RECORDS SHOWN Block Start

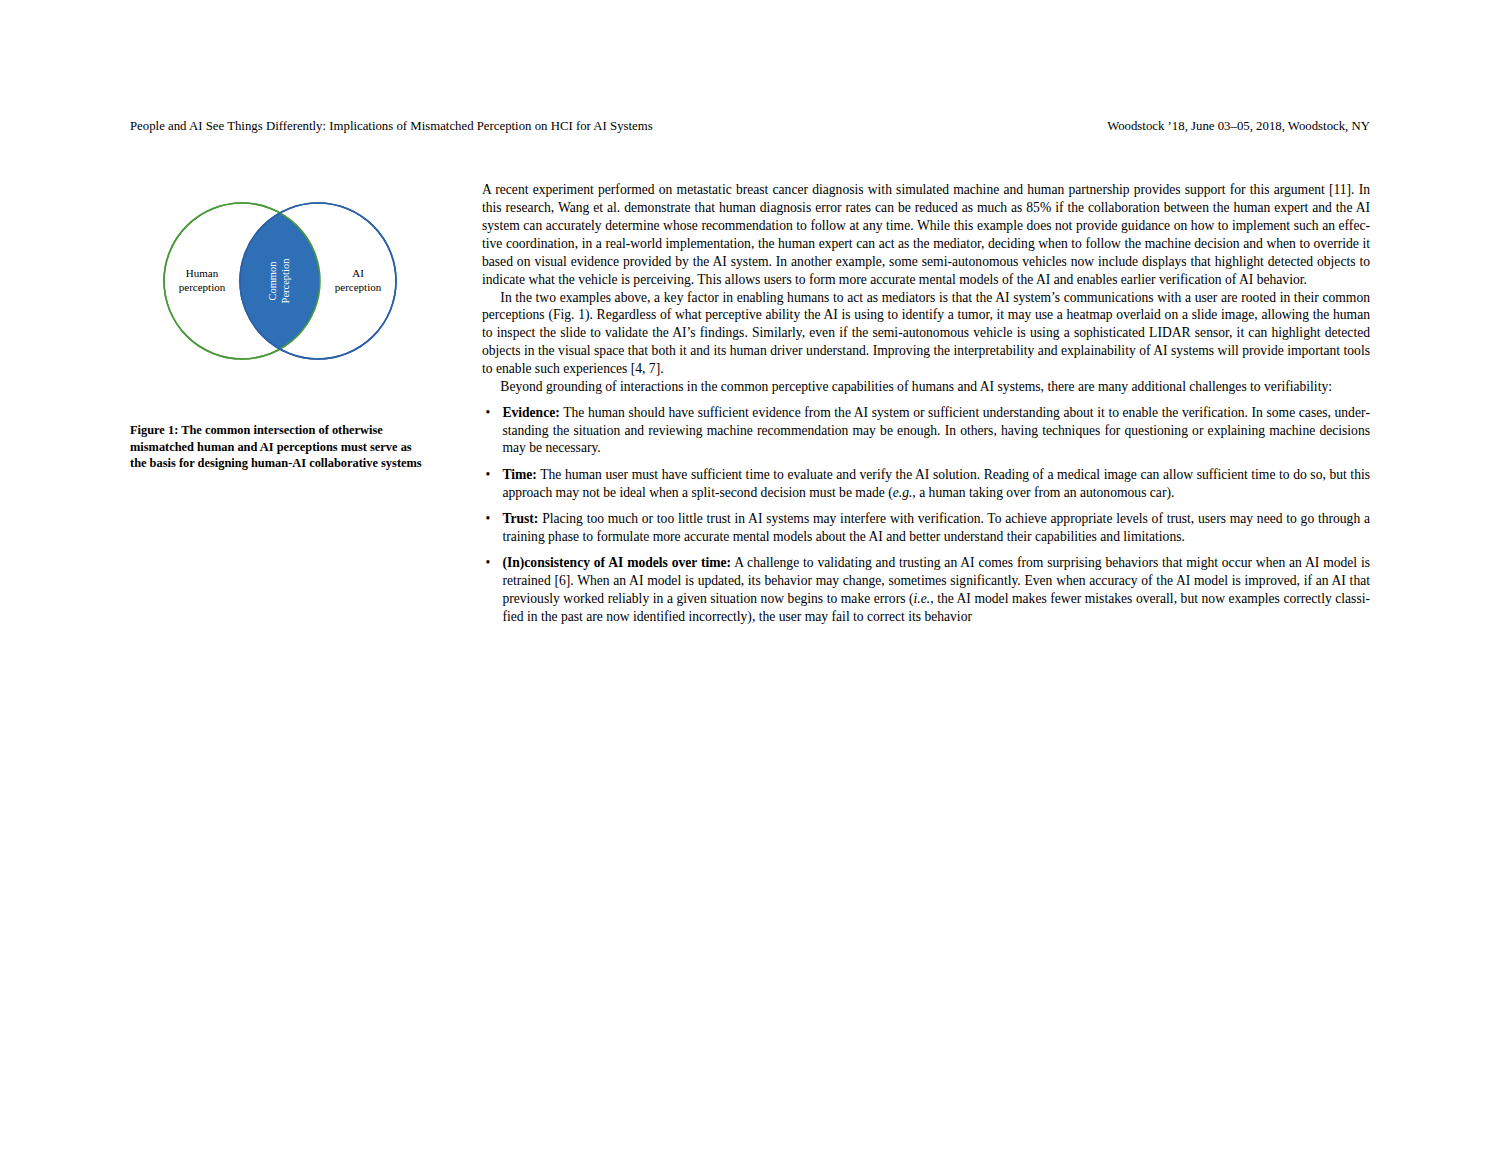People and AI See Things Differently: Implications of Mismatched Perception on HCI for AI Systems
Woodstock ’18, June 03–05, 2018, Woodstock, NY
Human perception AI perception Common Perception
Figure 1: The common intersection of otherwise mismatched human and AI perceptions must serve as the basis for designing human-AI collaborative systems
A recent experiment performed on metastatic breast cancer diagnosis with simulated machine and human partnership provides support for this argument [11]. In this research, Wang et al. demonstrate that human diagnosis error rates can be reduced as much as 85% if the collaboration between the human expert and the AI system can accurately determine whose recommendation to follow at any time. While this example does not provide guidance on how to implement such an effective coordination, in a real-world implementation, the human expert can act as the mediator, deciding when to follow the machine decision and when to override it based on visual evidence provided by the AI system. In another example, some semi-autonomous vehicles now include displays that highlight detected objects to indicate what the vehicle is perceiving. This allows users to form more accurate mental models of the AI and enables earlier verification of AI behavior.
In the two examples above, a key factor in enabling humans to act as mediators is that the AI system’s communications with a user are rooted in their common perceptions (Fig. 1). Regardless of what perceptive ability the AI is using to identify a tumor, it may use a heatmap overlaid on a slide image, allowing the human to inspect the slide to validate the AI’s findings. Similarly, even if the semi-autonomous vehicle is using a sophisticated LIDAR sensor, it can highlight detected objects in the visual space that both it and its human driver understand. Improving the interpretability and explainability of AI systems will provide important tools to enable such experiences [4, 7].
Beyond grounding of interactions in the common perceptive capabilities of humans and AI systems, there are many additional challenges to verifiability:
Evidence: The human should have sufficient evidence from the AI system or sufficient understanding about it to enable the verification. In some cases, understanding the situation and reviewing machine recommendation may be enough. In others, having techniques for questioning or explaining machine decisions may be necessary.
Time: The human user must have sufficient time to evaluate and verify the AI solution. Reading of a medical image can allow sufficient time to do so, but this approach may not be ideal when a split-second decision must be made (e.g., a human taking over from an autonomous car).
Trust: Placing too much or too little trust in AI systems may interfere with verification. To achieve appropriate levels of trust, users may need to go through a training phase to formulate more accurate mental models about the AI and better understand their capabilities and limitations.
(In)consistency of AI models over time: A challenge to validating and trusting an AI comes from surprising behaviors that might occur when an AI model is retrained [6]. When an AI model is updated, its behavior may change, sometimes significantly. Even when accuracy of the AI model is improved, if an AI that previously worked reliably in a given situation now begins to make errors (i.e., the AI model makes fewer mistakes overall, but now examples correctly classified in the past are now identified incorrectly), the user may fail to correct its behavior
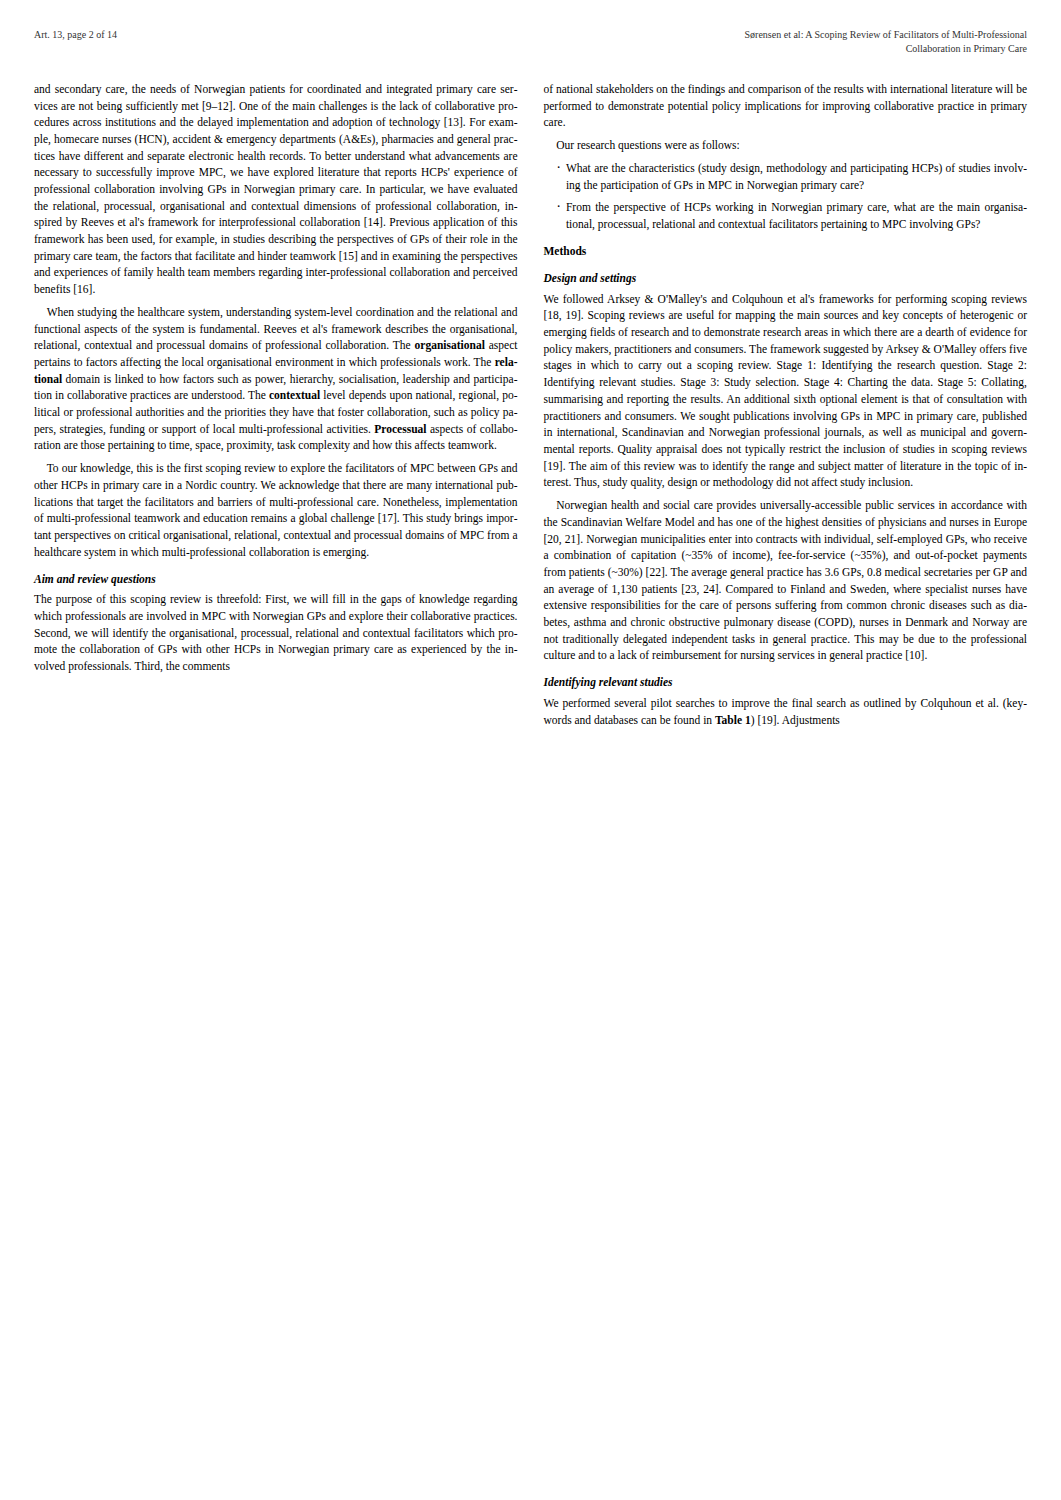Art. 13, page 2 of 14
Sørensen et al: A Scoping Review of Facilitators of Multi-Professional
Collaboration in Primary Care
and secondary care, the needs of Norwegian patients for coordinated and integrated primary care services are not being sufficiently met [9–12]. One of the main challenges is the lack of collaborative procedures across institutions and the delayed implementation and adoption of technology [13]. For example, homecare nurses (HCN), accident & emergency departments (A&Es), pharmacies and general practices have different and separate electronic health records. To better understand what advancements are necessary to successfully improve MPC, we have explored literature that reports HCPs' experience of professional collaboration involving GPs in Norwegian primary care. In particular, we have evaluated the relational, processual, organisational and contextual dimensions of professional collaboration, inspired by Reeves et al's framework for interprofessional collaboration [14]. Previous application of this framework has been used, for example, in studies describing the perspectives of GPs of their role in the primary care team, the factors that facilitate and hinder teamwork [15] and in examining the perspectives and experiences of family health team members regarding inter-professional collaboration and perceived benefits [16].
When studying the healthcare system, understanding system-level coordination and the relational and functional aspects of the system is fundamental. Reeves et al's framework describes the organisational, relational, contextual and processual domains of professional collaboration. The organisational aspect pertains to factors affecting the local organisational environment in which professionals work. The relational domain is linked to how factors such as power, hierarchy, socialisation, leadership and participation in collaborative practices are understood. The contextual level depends upon national, regional, political or professional authorities and the priorities they have that foster collaboration, such as policy papers, strategies, funding or support of local multi-professional activities. Processual aspects of collaboration are those pertaining to time, space, proximity, task complexity and how this affects teamwork.
To our knowledge, this is the first scoping review to explore the facilitators of MPC between GPs and other HCPs in primary care in a Nordic country. We acknowledge that there are many international publications that target the facilitators and barriers of multi-professional care. Nonetheless, implementation of multi-professional teamwork and education remains a global challenge [17]. This study brings important perspectives on critical organisational, relational, contextual and processual domains of MPC from a healthcare system in which multi-professional collaboration is emerging.
Aim and review questions
The purpose of this scoping review is threefold: First, we will fill in the gaps of knowledge regarding which professionals are involved in MPC with Norwegian GPs and explore their collaborative practices. Second, we will identify the organisational, processual, relational and contextual facilitators which promote the collaboration of GPs with other HCPs in Norwegian primary care as experienced by the involved professionals. Third, the comments
of national stakeholders on the findings and comparison of the results with international literature will be performed to demonstrate potential policy implications for improving collaborative practice in primary care.
Our research questions were as follows:
What are the characteristics (study design, methodology and participating HCPs) of studies involving the participation of GPs in MPC in Norwegian primary care?
From the perspective of HCPs working in Norwegian primary care, what are the main organisational, processual, relational and contextual facilitators pertaining to MPC involving GPs?
Methods
Design and settings
We followed Arksey & O'Malley's and Colquhoun et al's frameworks for performing scoping reviews [18, 19]. Scoping reviews are useful for mapping the main sources and key concepts of heterogenic or emerging fields of research and to demonstrate research areas in which there are a dearth of evidence for policy makers, practitioners and consumers. The framework suggested by Arksey & O'Malley offers five stages in which to carry out a scoping review. Stage 1: Identifying the research question. Stage 2: Identifying relevant studies. Stage 3: Study selection. Stage 4: Charting the data. Stage 5: Collating, summarising and reporting the results. An additional sixth optional element is that of consultation with practitioners and consumers. We sought publications involving GPs in MPC in primary care, published in international, Scandinavian and Norwegian professional journals, as well as municipal and governmental reports. Quality appraisal does not typically restrict the inclusion of studies in scoping reviews [19]. The aim of this review was to identify the range and subject matter of literature in the topic of interest. Thus, study quality, design or methodology did not affect study inclusion.
Norwegian health and social care provides universally-accessible public services in accordance with the Scandinavian Welfare Model and has one of the highest densities of physicians and nurses in Europe [20, 21]. Norwegian municipalities enter into contracts with individual, self-employed GPs, who receive a combination of capitation (~35% of income), fee-for-service (~35%), and out-of-pocket payments from patients (~30%) [22]. The average general practice has 3.6 GPs, 0.8 medical secretaries per GP and an average of 1,130 patients [23, 24]. Compared to Finland and Sweden, where specialist nurses have extensive responsibilities for the care of persons suffering from common chronic diseases such as diabetes, asthma and chronic obstructive pulmonary disease (COPD), nurses in Denmark and Norway are not traditionally delegated independent tasks in general practice. This may be due to the professional culture and to a lack of reimbursement for nursing services in general practice [10].
Identifying relevant studies
We performed several pilot searches to improve the final search as outlined by Colquhoun et al. (keywords and databases can be found in Table 1) [19]. Adjustments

RECORDS SHOWN Block End

Check each line of the data above for the word "pertaining" and copy the ones where it is found.

When studying the healthcare system, understanding system-level coordination and the relational and functional aspects of the system is fundamental. Reeves et al's framework describes the organisational, relational, contextual and processual domains of professional collaboration. The organisational aspect pertains to factors affecting the local organisational environment in which professionals work. The relational domain is linked to how factors such as power, hierarchy, socialisation, leadership and participation in collaborative practices are understood. The contextual level depends upon national, regional, political or professional authorities and the priorities they have that foster collaboration, such as policy papers, strategies, funding or support of local multi-professional activities. Processual aspects of collaboration are those pertaining to time, space, proximity, task complexity and how this affects teamwork.
From the perspective of HCPs working in Norwegian primary care, what are the main organisational, processual, relational and contextual facilitators pertaining to MPC involving GPs?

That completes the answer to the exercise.